> TASK STATEMENT
The data below should be restated word for word, pictures omitted.
(RECORDED DATA Opens)
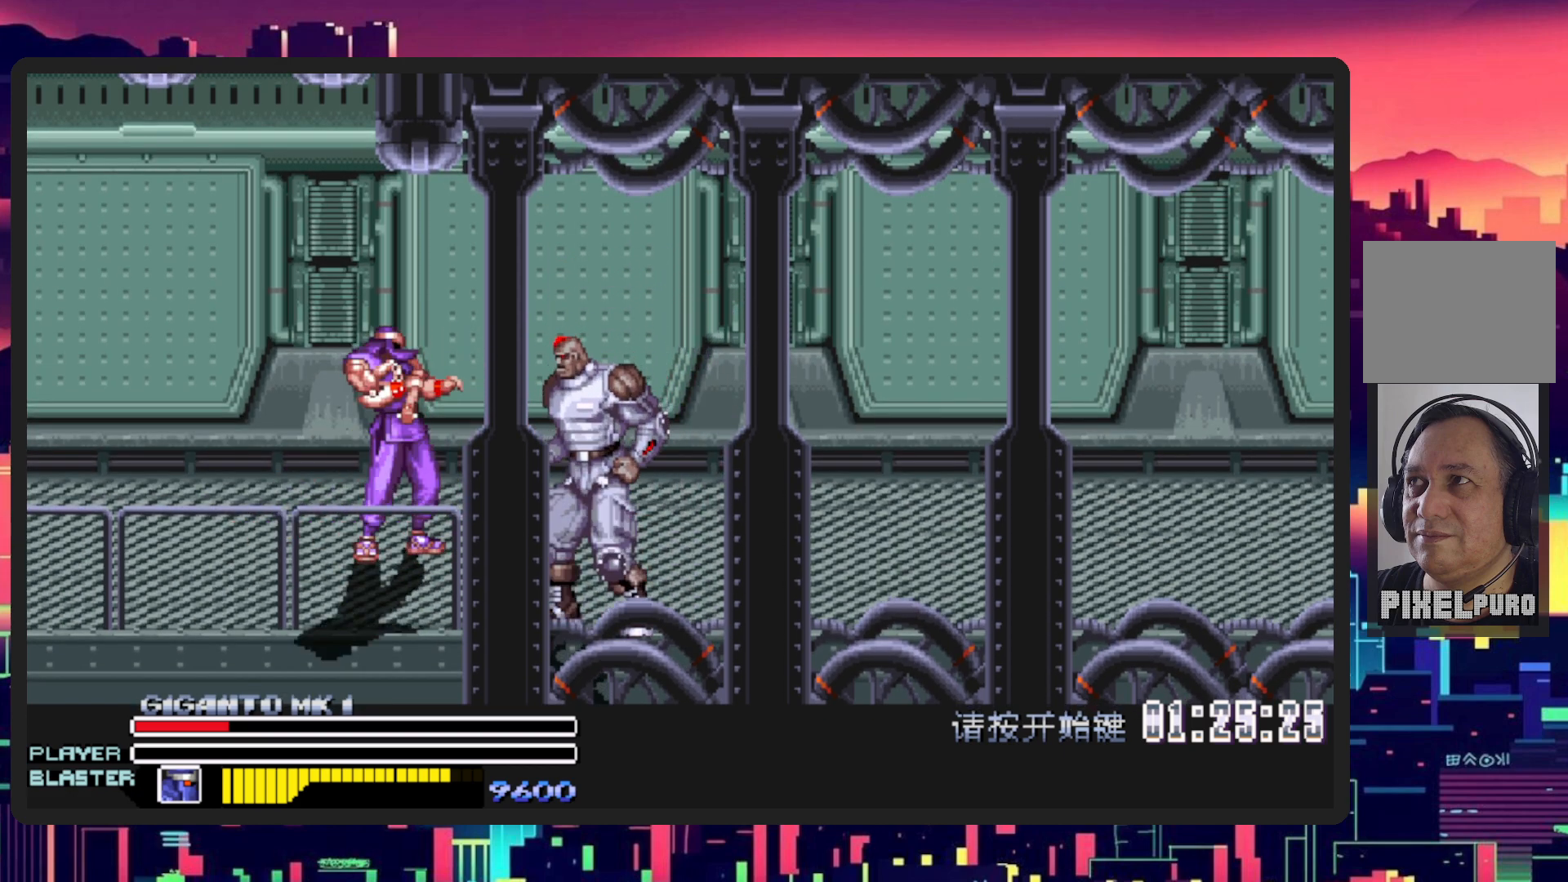
{"buttons": [], "events": [[434, "DPAD_RIGHT", "up"]]}
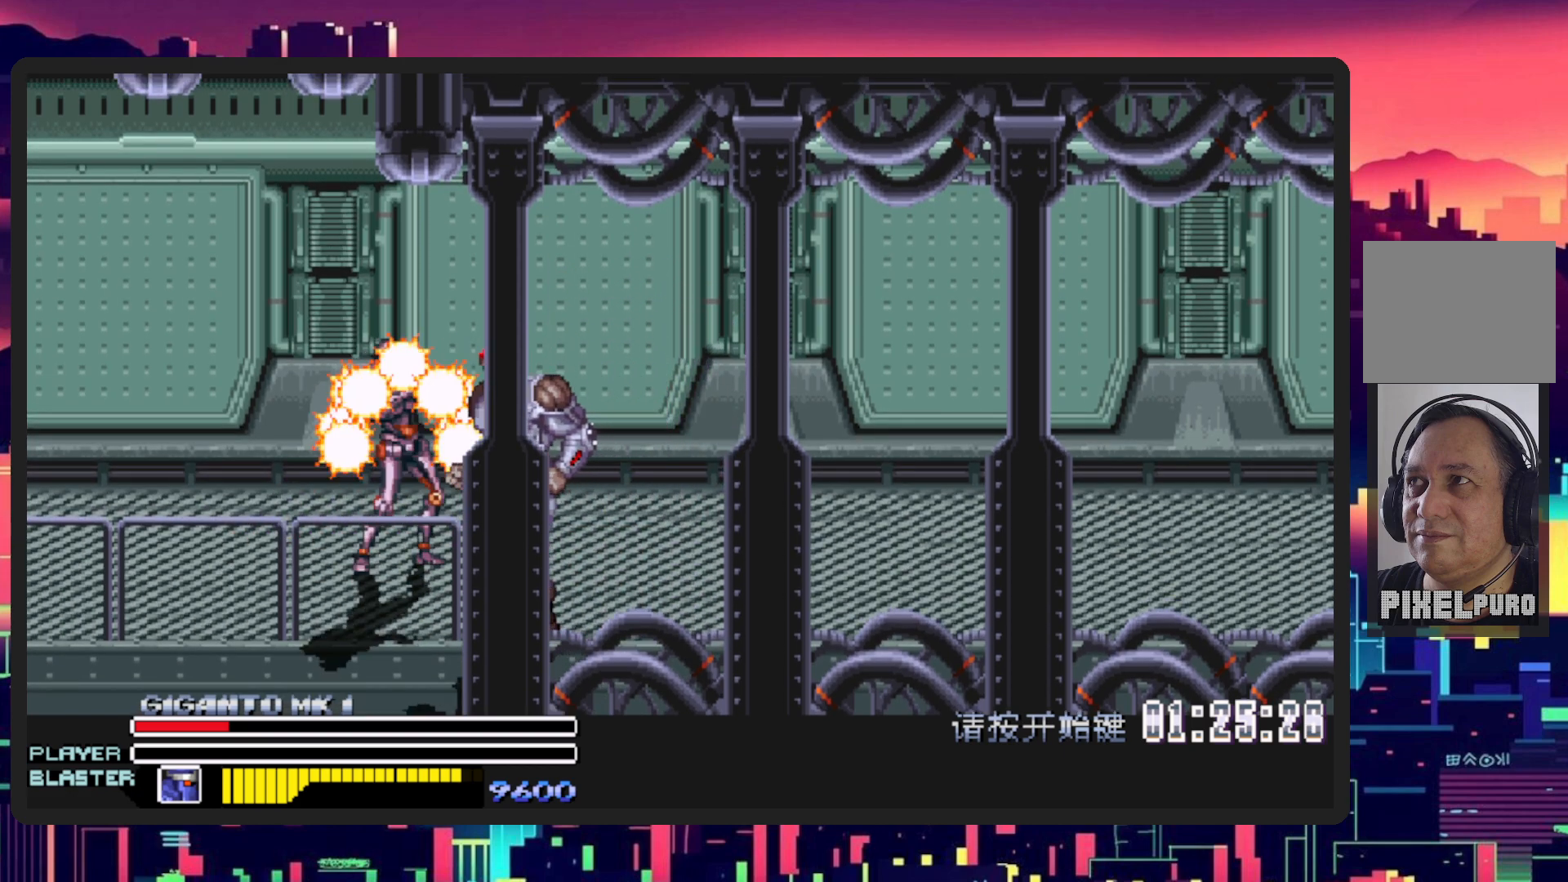
{"buttons": [], "events": []}
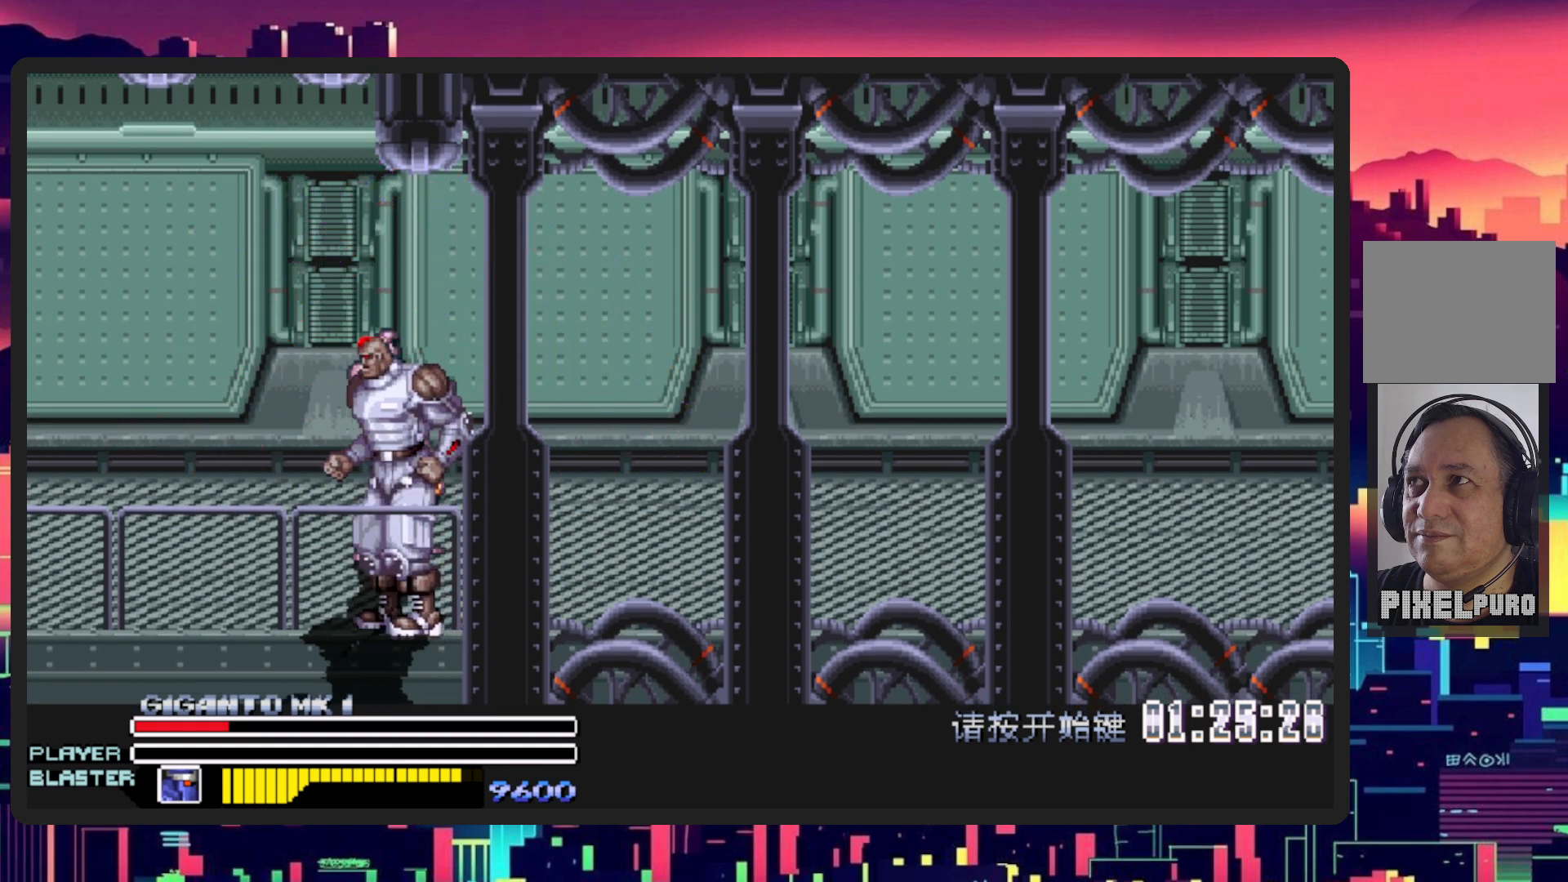
{"buttons": [], "events": []}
(RECORDED DATA Closes)
> FINAL ANSWER
{"buttons": [], "events": [[434, "DPAD_RIGHT", "up"]]}
{"buttons": [], "events": []}
{"buttons": [], "events": []}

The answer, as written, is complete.